Aet Bergmann, Anne Saaber
1. Kreis der Pflichtteilberechtigten
Rz. 28
Wenn der Erblasser mit dem Testament oder einem Erbvertrag verfügt hat, dass seine Nachkommen, seine Eltern, sein Ehegatte oder sein registrierter Lebenspartner, denen gegenüber er zu Lebzeiten aufgrund des FamG zum Unterhalt verpflichtet war und die seine gesetzlichen Erben gewesen wären, nicht nach ihm erben oder weniger erben als gesetzlich vorgesehen, haben diese das Recht, einzeln ihren jeweiligen Pflichtteil von der Erbschaft geltend zu machen. Im Fall von mehreren möglichen Pflichtteilberechtigten wird die gesetzliche Erbfolge angewandt: wenn ein Erbe einer niedrigeren Ordnung seinen Pflichtteil fordern kann oder das Erbe annimmt, sind mögliche Pflichtteilberechtigte höherer Ordnungen vom Pflichtteil ausgeschlossen.
2. Umfang des Pflichtteils
Rz. 29
Der Pflichtteil beträgt die Hälfte des gesetzlichen Erbteils, der angefallen wäre, wenn alle Erbberechtigten ihr Erbe angenommen hätten. Erben, die auf ihren Erbteil im Vorfeld vertraglich verzichtet haben, werden nicht berücksichtigt. Der Wert der Erbschaft wird zum Tag des Erbfalles berechnet; abgezogen werden Schulden und bestehende Verpflichtungen der Erbschaft. Verpflichtungen, die von einer aufschiebenden Bedingung abhängen, werden nicht berücksichtigt. Verpflichtungen, deren Ende von einer auflösenden Bedingung abhängt, werden in vollem Maße berücksichtigt.
Für die Berechnung des Pflichtteils werden auch außerordentliche Vermächtnisse (z.B. die gewöhnlichen Einrichtungsgegenstände des gemeinsamen Heimes der Ehegatten oder der registrierten Lebenspartner, die an den überlebenden Ehegatten oder den überlebenden registrierten Lebenspartner fallen) gezählt, außerdem Geschenke des Erblassers zu Lebzeiten (aber nicht früher als zehn Jahre vor dem Erbfall), die mit der Absicht gemacht wurden, den Pflichtteil zu mindern oder einem Pflichtteilberechtigten Schaden zuzufügen.

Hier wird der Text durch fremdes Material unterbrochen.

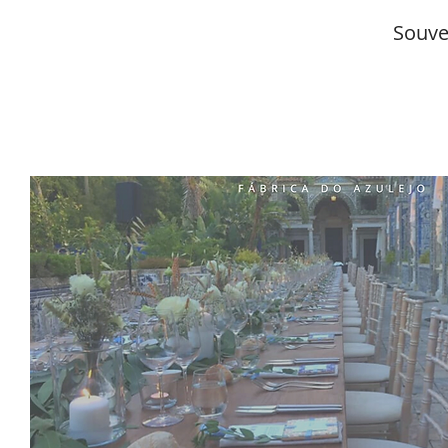
Souve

3. Durchsetzung des Pflichtteilrechts
Rz. 30
Dem Pflichtteilberechtigten steht gegenüber den Erben ein Pflichtteilergänzungsanspruch zu, wenn die testamentarischen Verfügungen des Erblassers seinen Pflichtteilanspruch verletzen. Erbt der Pflichtteilsberechtigte testamentarisch weniger als seinen Pflichtteil, kann er die Differenz zum vollen Pflichtteil von den anderen Erben fordern.
4. Verjährung
Rz. 31
Der Pflichtteilanspruch verjährt innerhalb von drei Jahren ab der Kenntnis des Pflichtteilberechtigten vom Erbfall und von der Verletzung seiner Rechte, aber nicht später als zehn Jahre ab dem Erbfall. Hat der Erblasser zu Lebzeiten Geschenke an Dritte mit der Absicht gemacht, den Pflichtteil zu mindern oder einem Pflichtteilberechtigten Schaden zuzufügen, ist der Pflichtteilberechtigte innerhalb eines Jahres ab dem Erbfall berechtigt, von den Erben die Aufstockung seines Pflichtteils um die Summe zu verlangen, um die sein Pflichtteil größer gewesen wäre, wenn das Geschenk im Nachlass verblieben wäre.
5. Außerordentlicher Ausschluss vom Pflichtteil (Enterbung)
Rz. 32
Der Erblasser kann testamentarisch oder im Erbvertrag verfügen, dass der Erbe seinen Pflichtteil nicht bekommt, wenn Letzterer gegen den Erblasser, seinen nahen Verwandten, seinen Ehegatten, seinen registrierten Lebenspartner oder gegen eine andere besonders nahestehende Person des Erblassers eine Straftat verübt hat oder wenn er seiner gesetzlichen Unterhaltspflicht dem Erblasser gegenüber vorsätzlich und in einem wesentlichen Ausmaß nicht nachgekommen ist. Diese Begründung muss im Testament oder Erbvertrag ausgeführt sein.